The Buchloe shop charged a premium, did it by hand, and built one of the finest driver’s cars of the 1990s. Now one of those cars — a 1998 Alpina B8 4.6 Touring in dark Madeira Violet — is crossing the block on Bring a Trailer, with bidding ending May 19. It is reportedly the only B8 Touring in this color, and only 27 wagons were ever made.
The numbers alone justify the frenzy this listing will generate. But numbers only scratch the surface of what made this car so absurdly difficult to build.
BMW didn’t simply hand Alpina a bare shell and wave goodbye. The factory had to perform more than three dozen modifications to each E36 body-in-white before the V-8 could physically fit. BMW even cast an entirely new block because Alpina’s specially coated bores couldn’t be enlarged using conventional machining.
This wasn’t a swap. It was a co-engineering project between a massive automaker and a boutique builder that still operated on craftsmanship and obsession.
The resulting 4.6-liter V-8 produces 333 horsepower and 260 pound-feet of torque at just 1,000 rpm. Peak output isn’t the story here. The B8’s engine is defined by its relentless midrange flexibility — always responsive, always muscular, regardless of gear.

Top speed exceeds 175 mph, and the gearbox is a Getrag six-speed manual. Underneath, the chassis wears Bilstein dampers. Brakes are M3 units at the rear, with custom-fitted calipers and rotors up front.
Stability and traction control came standard. The E36’s rack-and-pinion steering, widely regarded as sharper and more communicative than the E39’s recirculating-ball setup, gives the B8 Touring a directness that its bigger sibling never matched.
What you end up with is an E39 M5’s power-to-weight ratio in a more nimble chassis, with the added absurdity of wagon practicality.
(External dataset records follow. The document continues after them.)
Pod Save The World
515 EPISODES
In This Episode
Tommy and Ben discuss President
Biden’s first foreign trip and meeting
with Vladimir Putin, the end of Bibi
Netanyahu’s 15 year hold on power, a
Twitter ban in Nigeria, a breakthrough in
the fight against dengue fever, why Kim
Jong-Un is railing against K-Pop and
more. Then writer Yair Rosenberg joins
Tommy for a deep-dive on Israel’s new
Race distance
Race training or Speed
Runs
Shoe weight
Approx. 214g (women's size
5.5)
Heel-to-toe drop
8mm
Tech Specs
And a stick shift. In purple. With Alpina’s signature 17-inch 20-spoke wheels and the classic stripe livery.
From the outside, it is almost invisible to anyone who doesn’t already know. No rear badges. A discreet exhaust. Only that low V-8 burble at idle gives anything away.
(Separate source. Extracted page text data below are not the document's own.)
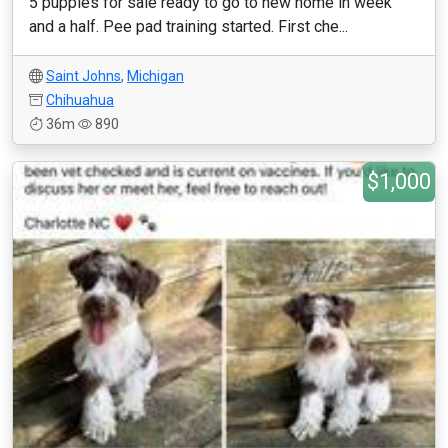
5 puppies for sale ready to go to new home in week
and a half. Pee pad training started. First che...
Saint Johns
,
Michigan
Chihuahua
36m
890
$1,000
This is the polar opposite of modern performance-car theater, where every cold start shakes the neighborhood and every fender vent screams for attention. That subtlety is part of what made pre-merger Alpina so different from what the brand has become.
Before BMW fully absorbed it, Alpina operated with a degree of creative latitude that produced cars like this — machines that existed because someone in Buchloe simply refused to accept the word “impossible.” The current Alpina portfolio, integrated into BMW’s corporate structure, is competent and fast. But it doesn’t carry the same whiff of defiance.
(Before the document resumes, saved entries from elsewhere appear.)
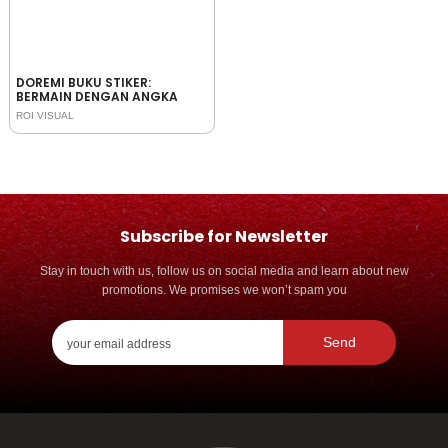
DOREMI BUKU STIKER:
BERMAIN DENGAN ANGKA
ROI VISUAL
Subscribe for Newsletter
Stay in touch with us, follow us on social media and learn about new
promotions. We promises we won’t spam you
Send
The B8 4.6 Touring does. Every one of the 27 wagons ever built carries the fingerprints of engineers who had to fight their own partner’s bureaucracy to make the thing exist. That this particular car survived in what appears to be strong condition, wearing a one-of-one color, with its original drivetrain intact, makes it something closer to a museum piece than a used car.
Expect the bidding to reflect that. The market for rare, manual, pre-merger Alpinas has been climbing for years, and a purple wagon with this provenance is the kind of listing that turns auction watchers into auction bidders. Someone is about to pay dearly for the privilege of owning BMW’s most eloquent act of stubbornness.